The Spreading of a Buoyant Plume Beneath a Landfast Ice Cover

Abstract

AbstractIdealized numerical simulations using the Regional Ocean Modeling System demonstrate the effects of an immobile landfast ice cover that is frictionally coupled to an underice buoyant plume established by river discharge. The discharge rapidly increases and decreases over a 30-day period and has a maximum of 6000 m3 s−1. This study examined the response to a landfast ice cover of 26-km width and one that encompasses the entire shelf width. The model setting mimics spring conditions on the Alaskan Beaufort Sea (ABS) shelf. In comparison with the ice-free case subject to the same discharge scenario, underice plumes are broader and deeper, and the downwave freshwater flux is substantially decreased and delayed. Multiple anticyclonic bulges form in the ice-free case, but only a single, large bulge forms when ice is present.
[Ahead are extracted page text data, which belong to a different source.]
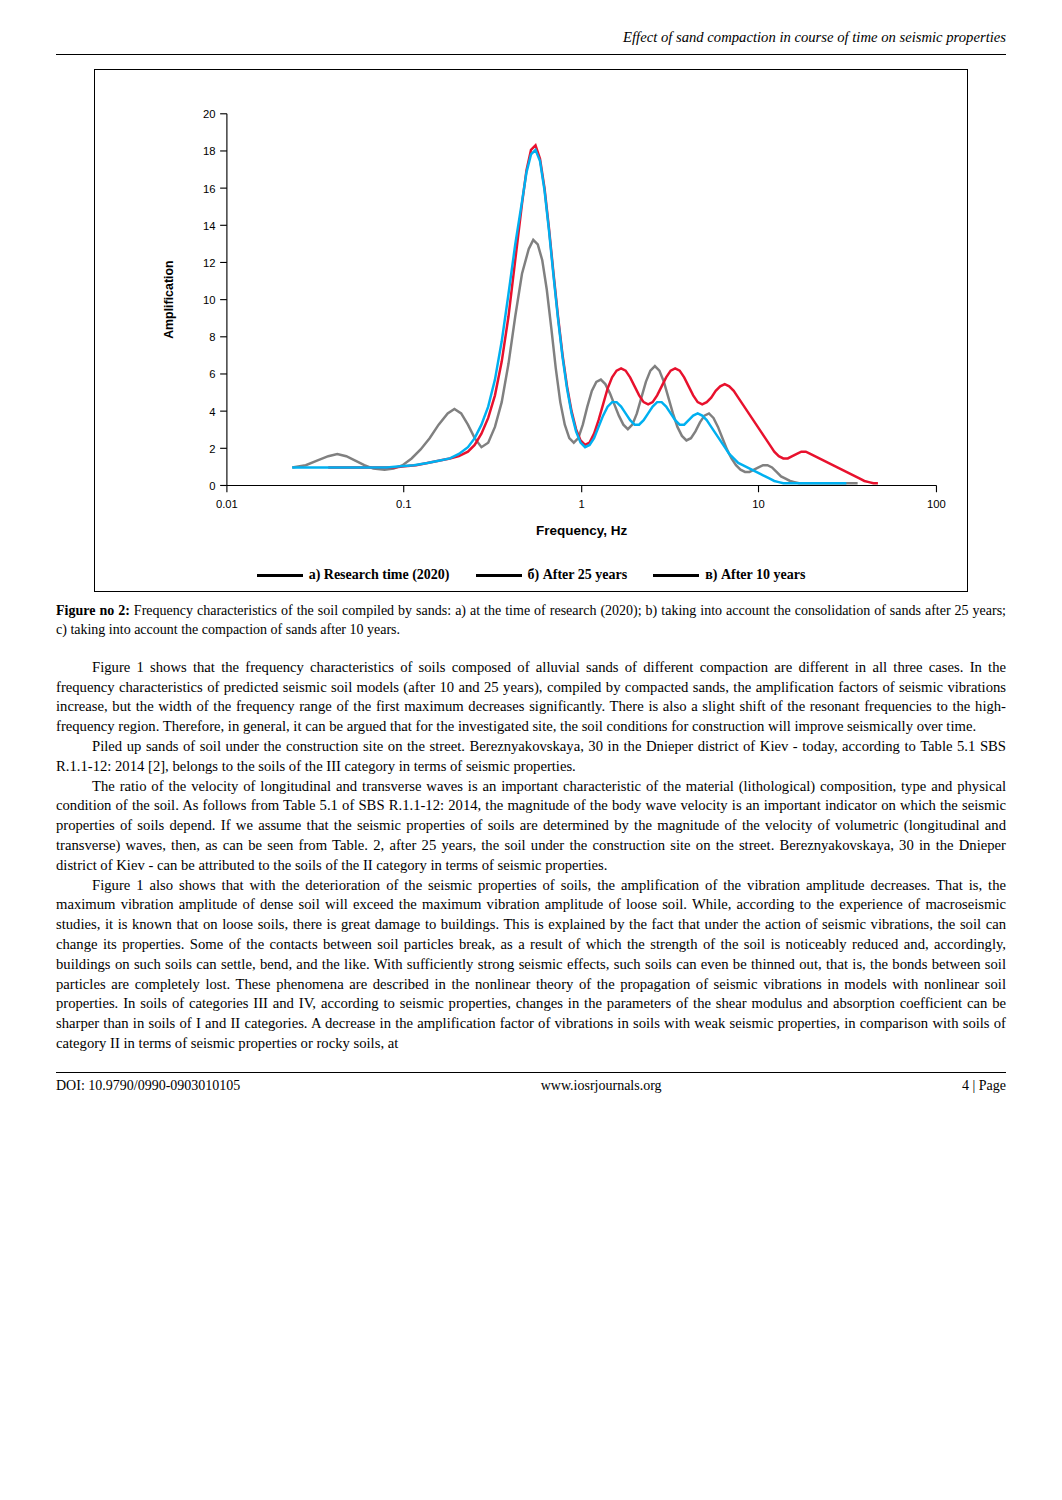Effect of sand compaction in course of time on seismic properties
0 2 4 6 8 10 12 14 16 18 20 0.01 0.1 1 10 100 Amplification Frequency, Hz
a) Research time (2020) б) After 25 years в) After 10 years
Figure no 2: Frequency characteristics of the soil compiled by sands: a) at the time of research (2020); b) taking into account the consolidation of sands after 25 years; c) taking into account the compaction of sands after 10 years.
Figure 1 shows that the frequency characteristics of soils composed of alluvial sands of different compaction are different in all three cases. In the frequency characteristics of predicted seismic soil models (after 10 and 25 years), compiled by compacted sands, the amplification factors of seismic vibrations increase, but the width of the frequency range of the first maximum decreases significantly. There is also a slight shift of the resonant frequencies to the high-frequency region. Therefore, in general, it can be argued that for the investigated site, the soil conditions for construction will improve seismically over time.
Piled up sands of soil under the construction site on the street. Bereznyakovskaya, 30 in the Dnieper district of Kiev - today, according to Table 5.1 SBS R.1.1-12: 2014 [2], belongs to the soils of the III category in terms of seismic properties.
The ratio of the velocity of longitudinal and transverse waves is an important characteristic of the material (lithological) composition, type and physical condition of the soil. As follows from Table 5.1 of SBS R.1.1-12: 2014, the magnitude of the body wave velocity is an important indicator on which the seismic properties of soils depend. If we assume that the seismic properties of soils are determined by the magnitude of the velocity of volumetric (longitudinal and transverse) waves, then, as can be seen from Table. 2, after 25 years, the soil under the construction site on the street. Bereznyakovskaya, 30 in the Dnieper district of Kiev - can be attributed to the soils of the II category in terms of seismic properties.
Figure 1 also shows that with the deterioration of the seismic properties of soils, the amplification of the vibration amplitude decreases. That is, the maximum vibration amplitude of dense soil will exceed the maximum vibration amplitude of loose soil. While, according to the experience of macroseismic studies, it is known that on loose soils, there is great damage to buildings. This is explained by the fact that under the action of seismic vibrations, the soil can change its properties. Some of the contacts between soil particles break, as a result of which the strength of the soil is noticeably reduced and, accordingly, buildings on such soils can settle, bend, and the like. With sufficiently strong seismic effects, such soils can even be thinned out, that is, the bonds between soil particles are completely lost. These phenomena are described in the nonlinear theory of the propagation of seismic vibrations in models with nonlinear soil properties. In soils of categories III and IV, according to seismic properties, changes in the parameters of the shear modulus and absorption coefficient can be sharper than in soils of I and II categories. A decrease in the amplification factor of vibrations in soils with weak seismic properties, in comparison with soils of category II in terms of seismic properties or rocky soils, at
DOI: 10.9790/0990-0903010105
www.iosrjournals.org
4 | Page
These differences are because of the frictional coupling between the ice and plume, which results in an Ekman-like underice boundary layer, a subsurface velocity maximum, and frictional shears that enhance vertical mixing and entrainment. For a partially ice-covered shelf, the plume spreads across the ice edge to form a swift, buoyant, ice-edge jet, whose width accords with the scale of Yankovsky and Chapman for a surface-advected plume. For a fully ice-covered shelf, the buoyant water spreads 60 km offshore over a 30-day period. For a steady discharge of 6000 m3 s−1 and a completely ice-covered shelf, the plume spreads offshore at a rate of ~1.5 km day−1 and extends ~95 km offshore after 60 days.